Friday, January 29, 2010

Future transport of delights

Last night I booked flights for Seoul, the most expensive ones I've purchased to fly within Asia.  I found that a little bit of a daunting prospect, but then it will be only the second time I've left Hong Kong this year - after my triumphant return to Britain in February.  Or unless I scamper over to Macau in the meantime.  So perhaps I have the right to treat myself to the joy of sitting in a metal cylinder thousands of feet above the ground for a few hours.

Today I got an invitation to visit the company office in Beijing.  I've been there once before, back in November of 2008, and I have mixed feelings about Beijing.  It's the opposite of Hong Kong in a lot of ways: Hong Kong is terribly hot outside and glacial inside, whereas Beijing is chilly until you go inside and almost faint from the stuffy heat being pumped into every building.  Beijing is a succession of enormous buildings and wide open spaces; Hong Kong is what happens when you tax people by how much area their buildings occupy, and they avoid unnecessary expense by building upwards and close together.  And Hong Kong has lots of tiny alleyways and little old businesses, whilst Beijing had been busy demolishing the old hutongs ... oh.  Maybe they're not so different after all.

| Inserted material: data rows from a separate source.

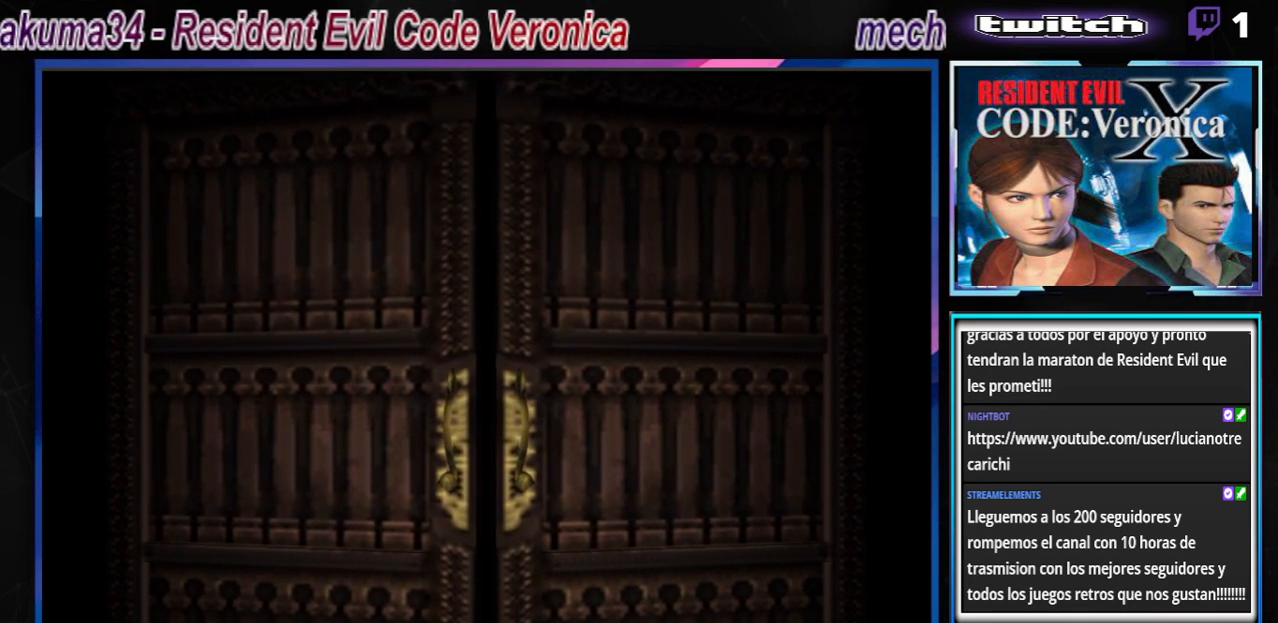
Gameplay with a controller (Xbox layout); each line is a JSON object with the inputs held at the frame after it. "events" lists button and stick changes between this image and that frame as [ms after this image, input, new state], when the widget could be followed in between. Not read: L3 R3 right_stick.
{"buttons": [], "left_stick": "center", "events": []}
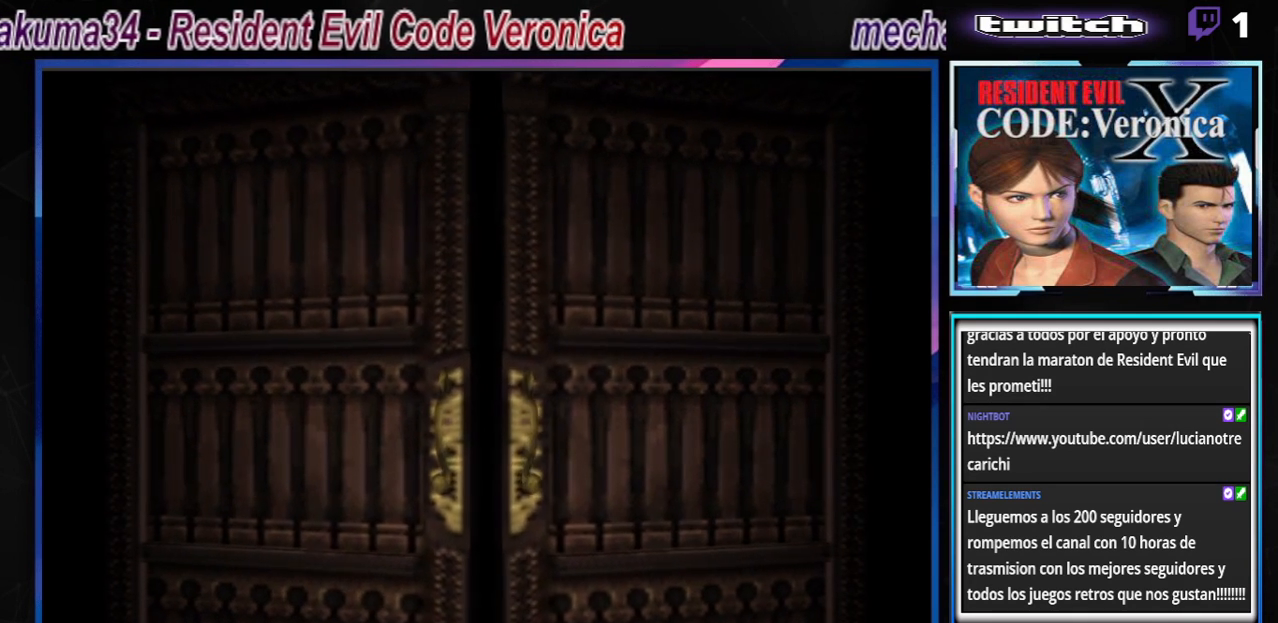
{"buttons": [], "left_stick": "center", "events": []}
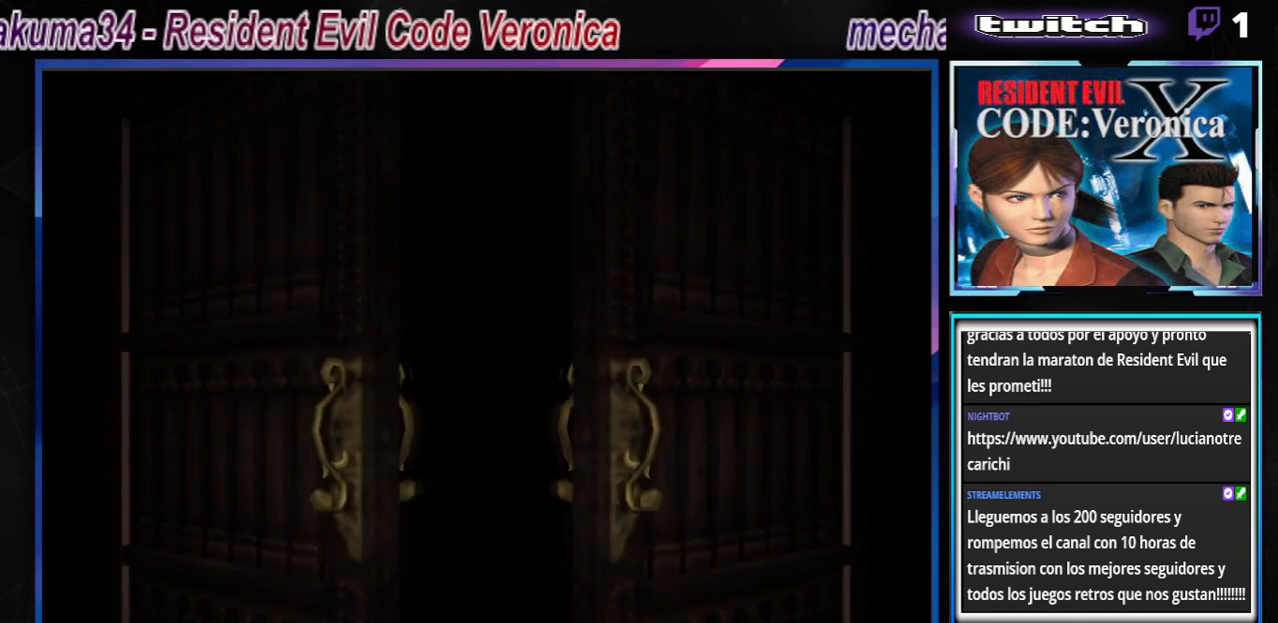
{"buttons": [], "left_stick": "center", "events": []}
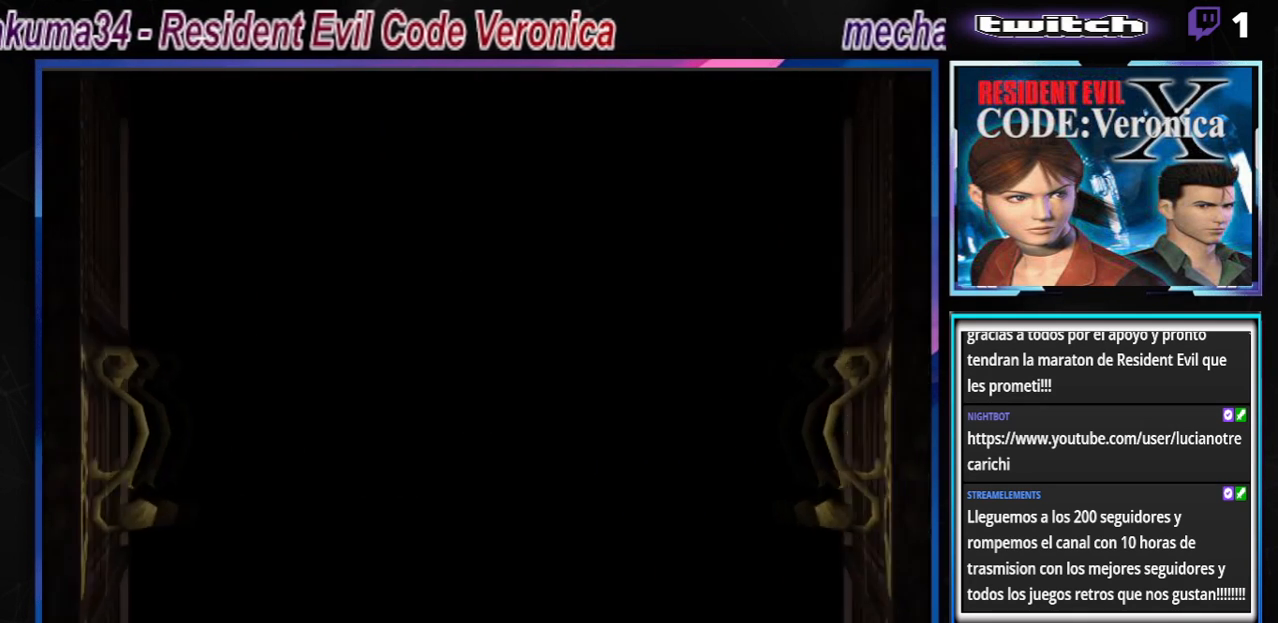
{"buttons": [], "left_stick": "center", "events": []}
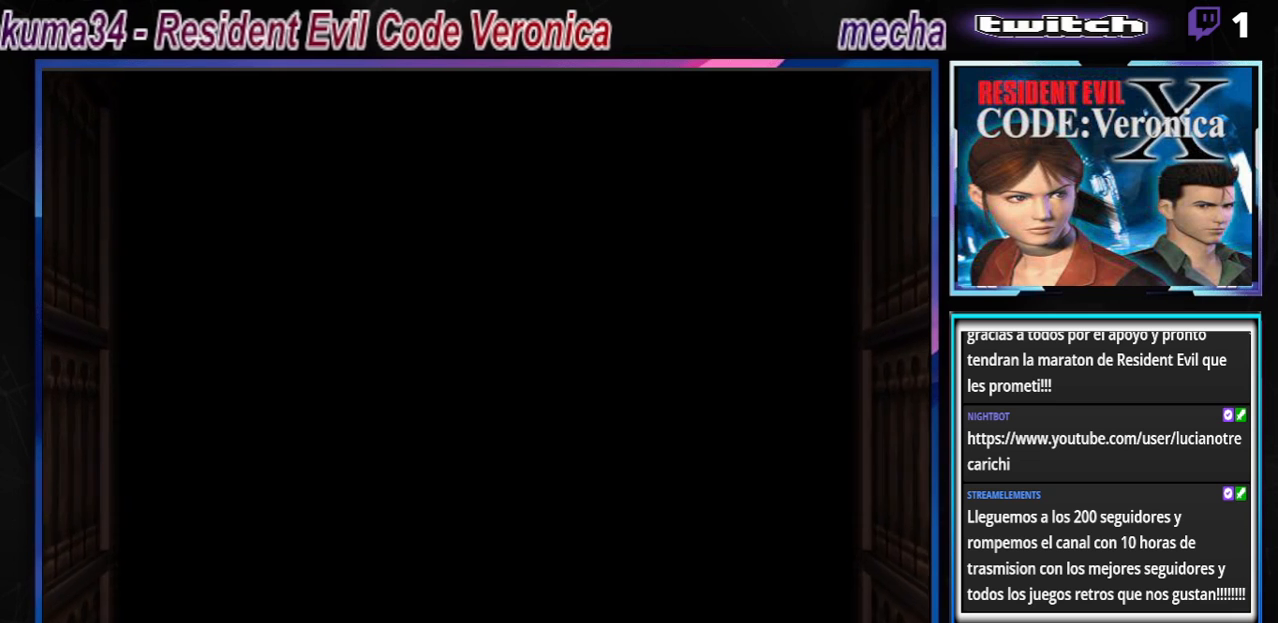
{"buttons": [], "left_stick": "center", "events": []}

The other reason I'm not completely overjoyed about travelling there is the worry of my passport; space in it is shrinking fast, and since my last visa to China expired in October last year, I will need to surrender another page in the thing for a new visa.  I have two fresh pages left, and then it's going to be a matter of a grumpy immigration official in whatever country I visit next having to hunt through the passport for a space to thwack his stamp.  I'm not entirely sure what will happen if he can't find the space.  Well, I am: I'm going to have to leave whatever country I arrive in, before I even get there.  And I like travelling much more than I enjoy being denied admittance to a country.

But for now, I should have the space to get into China.  They're one of the few countries (the other one is the United Kingdom - figure that out if you will) where the customs always scrutinise my passport and ask searching questions when I'm trying to get in.  (Australia, Taiwan and Singapore have all looked on me with suspicion when I left, but were happy to let me enter - fit that into a model of security if you can, after you've decided why the UK doesn't want to welcome me back with open arms and a cheery smile.)

I guess it could be to do with me not resembling my passport photo whatsoever.

But given the cost of replacing my passport (well over a thousand Hong Kong dollars, and while that's not so much in UK pounds, anything that costs more than a thousand of anything feels expensive) I've been holding off on a replacement until I can get as much mileage out of this one as possible.  Knowing my luck I'll pay for a 48 pager and then find I travel exactly nowhere for the next ten years.

So going into China is a bit of a hassle, and getting my visa application in time is also going to be a bit of a pain (need the passport back before I flee for the UK, after all, in less than two weeks), but all the same, it's a step closer to replacing it, which is (possibly) good, as it may mean that the Chinese officials will refrain from asking difficult, apparently tricky questions to me like

What is ... ... ... your name?

I'm probably dreaming.  Dollars to doughnuts, pounds to pork pies or negotiable bearer bonds to nougat, I'll get a passport with my big beardy hairy visage glowering out, then the next day I'll fall out of a tree and all my hair will drop out.

And since I can't swim to save my life, emulating Duncan Goodhew isn't going to be much of an option.